# What is a BAR .270 worth?



## Longbow14

I came across a fellow talking about selling/ trading his 270 browning bar. its an 80s model, i've been trying to find what it's worth but i'm having trouble getting anything from GB on the internet. most values are from years ago or on different models.
any help would be greatly appreciated.
P.S. if said person is lurking on this forum sorry for sounding like a doofus.


----------



## welldoya

Lots of different variables. #1 of course is condition. Then if it has a scope or scope mount and rings. Extra mag ? Sling ? What grade ?
Assuming it's in good shape, field grade with no extras, I would guess around $500 or so. Maybe a little more. Maybe a little less.
Also a big factor is how close is it to hunting season ? Prices go up just before season.


----------



## bcbz71

Just the bare bones rifle in great shape should be $550-$650. The scope and rings are what adds value. A good set of Leupold rings is $70. Used scope value has a wide range. Bushnell Elite/Burris FullField = ~$150; Leupold vxii = $200; Leupold vxiii or Nikon Monarch = $350; Zeiss Conquest = $450. For entry level scopes like Simmons, Tasco, etc....don't add anything for the scope as you will need to replace it anyways.


----------



## welldoya

I just saw on the Gun Trader where a guy in P.C. sold a .270 BAR with a Simmons scope on it for $250. He apparently didn't have a clue what it was worth.
Wish I had seen it.


----------



## aaronious45

man, i never find deals like that..i apparently make them though..
gotta love BARs!


----------



## Pinksnappertrapper

Longbow14 said:


> I came across a fellow talking about selling/ trading his 270 browning bar. its an 80s model, i've been trying to find what it's worth but i'm having trouble getting anything from GB on the internet. most values are from years ago or on different models.
> any help would be greatly appreciated.
> P.S. if said person is lurking on this forum sorry for sounding like a doofus.

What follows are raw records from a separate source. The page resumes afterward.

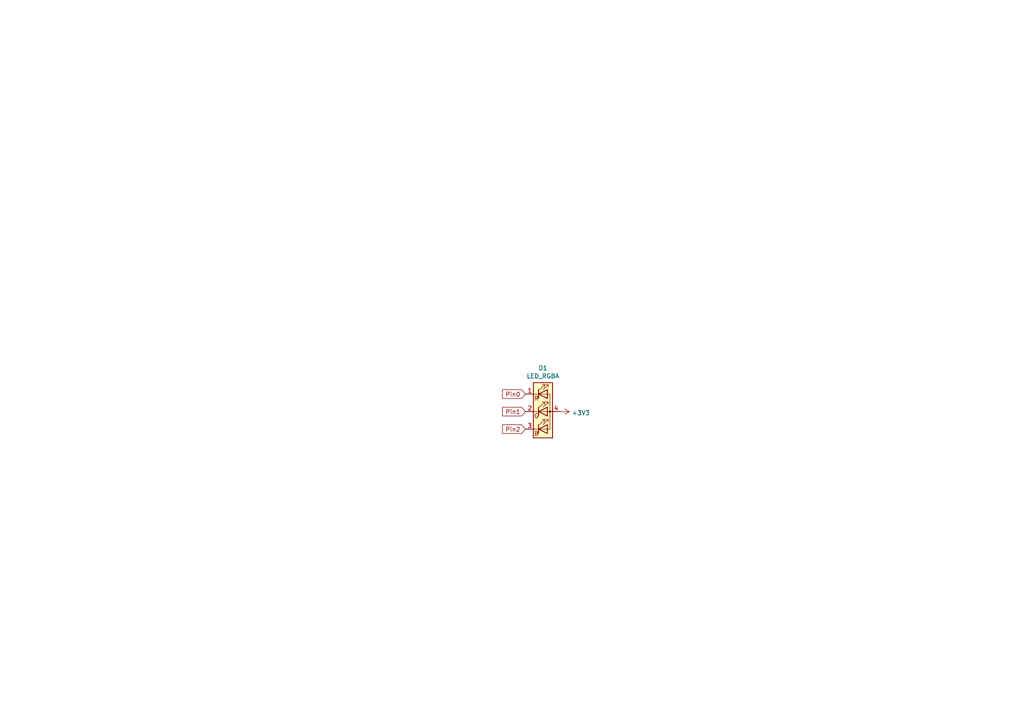
<source format=kicad_sch>
(kicad_sch (version 20211123) (generator eeschema)

  (uuid 0104b5dd-f6dd-4670-bafe-7f386536fd06)

  (paper "A4")

  


  (global_label "Pin2" (shape input) (at 152.4 124.46 180) (fields_autoplaced)
    (effects (font (size 1.27 1.27)) (justify right))
    (uuid 14a09575-5ee1-4344-b279-4706f4b6ff94)
    (property "Intersheet References" "${INTERSHEET_REFS}" (id 0) (at 0 0 0)
      (effects (font (size 1.27 1.27)) hide)
    )
  )
  (global_label "Pin1" (shape input) (at 152.4 119.38 180) (fields_autoplaced)
    (effects (font (size 1.27 1.27)) (justify right))
    (uuid 991ead9c-a332-4321-80e3-eec03358bb2a)
    (property "Intersheet References" "${INTERSHEET_REFS}" (id 0) (at 0 0 0)
      (effects (font (size 1.27 1.27)) hide)
    )
  )
  (global_label "Pin0" (shape input) (at 152.4 114.3 180) (fields_autoplaced)
    (effects (font (size 1.27 1.27)) (justify right))
    (uuid d199cd4b-21bd-4308-916f-bb2e432aab71)
    (property "Intersheet References" "${INTERSHEET_REFS}" (id 0) (at 0 0 0)
      (effects (font (size 1.27 1.27)) hide)
    )
  )

  (symbol (lib_id "Device:LED_RGBA") (at 157.48 119.38 0) (unit 1)
    (in_bom yes) (on_board yes)
    (uuid 00000000-0000-0000-0000-000060bbd1e1)
    (property "Reference" "D1" (id 0) (at 157.48 106.7562 0))
    (property "Value" "LED_RGBA" (id 1) (at 157.48 109.0676 0))
    (property "Footprint" "LED_SMD:LED_Cree-PLCC4_3.2x2.8mm_CCW" (id 2) (at 157.48 120.65 0)
      (effects (font (size 1.27 1.27)) hide)
    )
    (property "Datasheet" "~" (id 3) (at 157.48 120.65 0)
      (effects (font (size 1.27 1.27)) hide)
    )
    (property "Simulator" "erb::Led3mm <RedGreenBlueLight>" (id 4) (at 157.48 119.38 0)
      (effects (font (size 1.27 1.27)) hide)
    )
    (pin "1" (uuid 51b94c58-709d-4fd7-ae5c-d9fce184047c))
    (pin "2" (uuid 015b591a-9ea9-4573-a3cb-024a4a1a8ba4))
    (pin "3" (uuid 907ac9e6-350d-4d25-b29b-758b48bd4bd4))
    (pin "4" (uuid af391e6f-d32d-4758-b95b-b497d0bb699f))
  )

  (symbol (lib_id "power:+3V3") (at 162.56 119.38 270) (unit 1)
    (in_bom yes) (on_board yes)
    (uuid 00000000-0000-0000-0000-000060bc0c13)
    (property "Reference" "#PWR0101" (id 0) (at 158.75 119.38 0)
      (effects (font (size 1.27 1.27)) hide)
    )
    (property "Value" "+3V3" (id 1) (at 165.8112 119.761 90)
      (effects (font (size 1.27 1.27)) (justify left))
    )
    (property "Footprint" "" (id 2) (at 162.56 119.38 0)
      (effects (font (size 1.27 1.27)) hide)
    )
    (property "Datasheet" "" (id 3) (at 162.56 119.38 0)
      (effects (font (size 1.27 1.27)) hide)
    )
    (pin "1" (uuid f769a818-2c9d-421d-8054-1b8f1e23ec14))
  )

  (sheet_instances
    (path "/" (page "1"))
  )

  (symbol_instances
    (path "/00000000-0000-0000-0000-000060bc0c13"
      (reference "#PWR0101") (unit 1) (value "+3V3") (footprint "")
    )
    (path "/00000000-0000-0000-0000-000060bbd1e1"
      (reference "D1") (unit 1) (value "LED_RGBA") (footprint "LED_SMD:LED_Cree-PLCC4_3.2x2.8mm_CCW")
    )
  )
)

</source>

Get the serial number and call Browning and they can tell you everything including what year it was made, givin condition how much its worth, ect.. go to browning's website to get their number.


----------



## Longbow14

i figured it was worth more than 400 just from all the adds i've seen, i asked if he would trade my S&W model 15 for it he said yes, and then he sold it for 250..... hey you know someone got a deal and he got some cash, and i got to keep my revolver so everyone wins, i guess.


----------



## welldoya

Oh, that's the one that you were looking at , the one in P.C. ?
Dang, that guy made a big mistake. He would've come out better trading you for the S&W.
I once bought a like new .270 BAR with a Nikon 3x9x40 for $400 and that was years ago and a smoking deal. $250 is ridiculous.


----------